Wilson and Smith launched a Kickstarter campaign for HRDCVR, using the crowdfunding route to both raise the necessary capital for production of the “book-shaped magazine” but also fostering a true sense of community. As with most similar campaigns, varying levels of contributions come with respective perks. HRDCVR‘s aim might appear packed on paper, but that’s exactly the effect the creative team is hoping to craft. Although the HRDCVR‘s “Issue 1nce” has been tagged with the theme “The Fight,” the scope of the project is essentially omnidirectional.

From HRDCVR‘s Kickstarter page:

We’re still sorting it. But we want it all within the same HRDCVR, existing on papers of the highest quality, with illustration and photography from artists traditional and non-traditional. We believe one can adore DJ Snake and Cloud Nothings and Gerardo Ortiz and NIcki Minaj and still want to get deep into how things are moving at the protests in Venezuela, want to know who the humans are behind the net neutrality battles, want to prep for the 2016 elections. Danyel and Elliott believe, as they always have, that the only way to cover the New Everyone is with teams that reflect it.

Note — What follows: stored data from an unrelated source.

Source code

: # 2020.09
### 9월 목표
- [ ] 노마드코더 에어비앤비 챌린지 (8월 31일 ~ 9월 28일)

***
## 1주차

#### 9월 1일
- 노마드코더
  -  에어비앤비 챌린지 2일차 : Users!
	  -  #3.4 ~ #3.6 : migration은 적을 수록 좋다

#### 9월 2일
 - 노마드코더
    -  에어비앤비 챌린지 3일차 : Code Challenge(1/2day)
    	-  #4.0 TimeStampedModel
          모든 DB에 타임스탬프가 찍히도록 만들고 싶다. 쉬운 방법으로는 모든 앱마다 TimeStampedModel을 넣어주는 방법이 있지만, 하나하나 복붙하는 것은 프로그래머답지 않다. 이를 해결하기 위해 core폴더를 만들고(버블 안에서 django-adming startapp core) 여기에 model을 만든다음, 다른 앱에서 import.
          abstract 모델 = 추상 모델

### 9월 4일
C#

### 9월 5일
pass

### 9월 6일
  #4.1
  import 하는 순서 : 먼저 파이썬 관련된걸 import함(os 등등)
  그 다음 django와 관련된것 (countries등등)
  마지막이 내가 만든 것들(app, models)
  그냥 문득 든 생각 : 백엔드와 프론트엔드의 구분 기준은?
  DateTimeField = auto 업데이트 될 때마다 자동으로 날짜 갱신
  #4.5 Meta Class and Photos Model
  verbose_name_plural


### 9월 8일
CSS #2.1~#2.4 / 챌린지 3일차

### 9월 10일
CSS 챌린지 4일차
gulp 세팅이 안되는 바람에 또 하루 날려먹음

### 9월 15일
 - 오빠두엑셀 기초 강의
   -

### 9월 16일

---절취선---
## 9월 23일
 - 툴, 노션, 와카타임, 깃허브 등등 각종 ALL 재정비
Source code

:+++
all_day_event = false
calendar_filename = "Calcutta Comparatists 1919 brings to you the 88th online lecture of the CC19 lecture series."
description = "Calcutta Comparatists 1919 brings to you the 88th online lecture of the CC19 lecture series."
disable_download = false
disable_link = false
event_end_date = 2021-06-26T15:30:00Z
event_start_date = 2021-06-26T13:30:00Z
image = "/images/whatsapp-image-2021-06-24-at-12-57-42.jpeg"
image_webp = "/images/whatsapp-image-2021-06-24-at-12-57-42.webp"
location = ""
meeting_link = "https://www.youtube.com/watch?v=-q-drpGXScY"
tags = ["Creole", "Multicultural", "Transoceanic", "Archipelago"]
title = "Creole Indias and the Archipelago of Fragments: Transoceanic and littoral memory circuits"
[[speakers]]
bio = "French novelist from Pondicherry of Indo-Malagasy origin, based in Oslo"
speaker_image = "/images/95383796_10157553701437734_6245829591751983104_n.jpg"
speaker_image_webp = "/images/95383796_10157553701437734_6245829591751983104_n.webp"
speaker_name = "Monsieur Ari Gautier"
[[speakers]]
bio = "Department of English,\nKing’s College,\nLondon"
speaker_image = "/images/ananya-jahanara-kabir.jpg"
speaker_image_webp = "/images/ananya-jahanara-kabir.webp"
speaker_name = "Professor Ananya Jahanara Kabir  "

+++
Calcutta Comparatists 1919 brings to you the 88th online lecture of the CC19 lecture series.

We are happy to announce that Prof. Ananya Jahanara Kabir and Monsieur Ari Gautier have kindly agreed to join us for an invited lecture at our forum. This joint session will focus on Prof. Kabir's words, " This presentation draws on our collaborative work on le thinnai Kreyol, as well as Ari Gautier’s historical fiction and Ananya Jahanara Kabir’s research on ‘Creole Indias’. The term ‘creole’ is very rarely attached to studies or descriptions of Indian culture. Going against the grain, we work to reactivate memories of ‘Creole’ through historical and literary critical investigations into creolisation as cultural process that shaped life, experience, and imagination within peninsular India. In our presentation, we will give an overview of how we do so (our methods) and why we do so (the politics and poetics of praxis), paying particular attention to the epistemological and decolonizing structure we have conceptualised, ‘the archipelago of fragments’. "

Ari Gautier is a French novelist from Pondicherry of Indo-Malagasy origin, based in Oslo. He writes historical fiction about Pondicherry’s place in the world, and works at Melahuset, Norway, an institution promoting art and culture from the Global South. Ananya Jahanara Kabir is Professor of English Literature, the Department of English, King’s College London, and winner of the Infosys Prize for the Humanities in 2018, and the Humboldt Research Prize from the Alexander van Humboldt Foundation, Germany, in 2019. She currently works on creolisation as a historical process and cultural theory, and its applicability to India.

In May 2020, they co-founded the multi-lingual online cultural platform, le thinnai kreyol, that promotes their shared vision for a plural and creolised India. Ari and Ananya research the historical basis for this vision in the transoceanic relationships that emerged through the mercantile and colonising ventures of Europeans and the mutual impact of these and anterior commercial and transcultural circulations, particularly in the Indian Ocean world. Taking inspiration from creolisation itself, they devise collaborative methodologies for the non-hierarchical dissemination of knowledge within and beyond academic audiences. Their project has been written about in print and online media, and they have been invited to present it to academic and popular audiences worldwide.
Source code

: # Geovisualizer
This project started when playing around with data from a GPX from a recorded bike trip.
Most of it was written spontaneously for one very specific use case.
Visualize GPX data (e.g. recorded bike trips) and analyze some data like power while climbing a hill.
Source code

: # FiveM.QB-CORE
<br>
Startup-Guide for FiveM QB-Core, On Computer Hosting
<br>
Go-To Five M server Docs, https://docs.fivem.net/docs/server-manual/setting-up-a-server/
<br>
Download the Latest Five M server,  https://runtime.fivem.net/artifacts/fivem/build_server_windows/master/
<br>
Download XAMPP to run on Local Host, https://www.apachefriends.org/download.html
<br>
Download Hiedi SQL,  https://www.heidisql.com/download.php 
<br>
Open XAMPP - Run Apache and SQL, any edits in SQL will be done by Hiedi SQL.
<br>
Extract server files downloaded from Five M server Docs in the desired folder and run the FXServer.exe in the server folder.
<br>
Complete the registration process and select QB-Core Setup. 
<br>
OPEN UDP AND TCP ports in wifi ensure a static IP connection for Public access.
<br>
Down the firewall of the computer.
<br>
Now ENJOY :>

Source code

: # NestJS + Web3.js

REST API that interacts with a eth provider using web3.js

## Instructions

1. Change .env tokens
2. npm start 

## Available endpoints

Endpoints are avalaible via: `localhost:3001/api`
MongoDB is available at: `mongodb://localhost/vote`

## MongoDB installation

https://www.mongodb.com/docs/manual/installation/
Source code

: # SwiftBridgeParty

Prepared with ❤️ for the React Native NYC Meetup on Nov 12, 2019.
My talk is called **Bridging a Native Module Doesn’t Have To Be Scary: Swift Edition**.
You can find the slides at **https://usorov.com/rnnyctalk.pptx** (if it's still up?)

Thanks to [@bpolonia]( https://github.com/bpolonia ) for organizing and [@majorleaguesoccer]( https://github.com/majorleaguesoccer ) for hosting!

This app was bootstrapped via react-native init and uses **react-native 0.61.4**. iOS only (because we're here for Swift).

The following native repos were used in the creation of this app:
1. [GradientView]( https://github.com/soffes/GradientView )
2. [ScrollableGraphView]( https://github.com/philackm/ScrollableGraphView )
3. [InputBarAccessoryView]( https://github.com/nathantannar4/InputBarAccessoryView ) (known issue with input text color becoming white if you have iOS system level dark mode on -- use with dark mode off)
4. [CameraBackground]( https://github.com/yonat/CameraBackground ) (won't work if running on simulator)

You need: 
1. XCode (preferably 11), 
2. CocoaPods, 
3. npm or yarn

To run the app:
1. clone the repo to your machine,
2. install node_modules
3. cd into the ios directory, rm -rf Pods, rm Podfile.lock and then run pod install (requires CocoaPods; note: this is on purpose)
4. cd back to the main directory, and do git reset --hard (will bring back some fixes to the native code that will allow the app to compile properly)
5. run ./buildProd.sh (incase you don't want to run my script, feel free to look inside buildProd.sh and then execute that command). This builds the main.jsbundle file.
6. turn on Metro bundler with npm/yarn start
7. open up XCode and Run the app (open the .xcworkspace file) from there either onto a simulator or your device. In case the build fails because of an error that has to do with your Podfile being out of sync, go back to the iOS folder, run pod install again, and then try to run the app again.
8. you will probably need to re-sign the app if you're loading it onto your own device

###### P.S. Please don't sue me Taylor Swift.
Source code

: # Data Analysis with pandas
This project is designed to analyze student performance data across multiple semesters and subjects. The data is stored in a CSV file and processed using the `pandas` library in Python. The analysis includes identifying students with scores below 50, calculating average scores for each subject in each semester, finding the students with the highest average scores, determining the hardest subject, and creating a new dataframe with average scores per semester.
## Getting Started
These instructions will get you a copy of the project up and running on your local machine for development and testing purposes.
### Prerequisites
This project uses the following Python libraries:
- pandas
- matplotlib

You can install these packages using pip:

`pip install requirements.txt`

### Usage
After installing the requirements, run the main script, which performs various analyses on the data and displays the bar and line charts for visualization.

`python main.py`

Hip-Hop Wired caught up with Wilson to get deeper details on HRDCVR, and to find out what readers can expect from the veteran journalists.

“We want HRDCVR to have an impact. When someone picks up the book, and sees that some issues will have an actual hardcover, we want them to walk away impressed with that,” said Wilson.

Wilson added, “Picking up a magazine, it’s mostly ads and little content. We want HRDCVR to be something you want to collect, put on your coffee table, you want to get on Instagram and social media to show the world you have a copy of this great and fresh product. We’re trying to create a moment. Along with Danyel, we’ve created magazines and movements in the past that thankfully gave people that moment. That’s what we’re aiming for with HRDCVR.”

Wilson and Smith hope to raise $150,000 to fund the HRDCVR project. Smith, currently a John S. Knight Journalism Fellow at Stanford University, has enlisted the assistance of her academic colleagues on the project as well.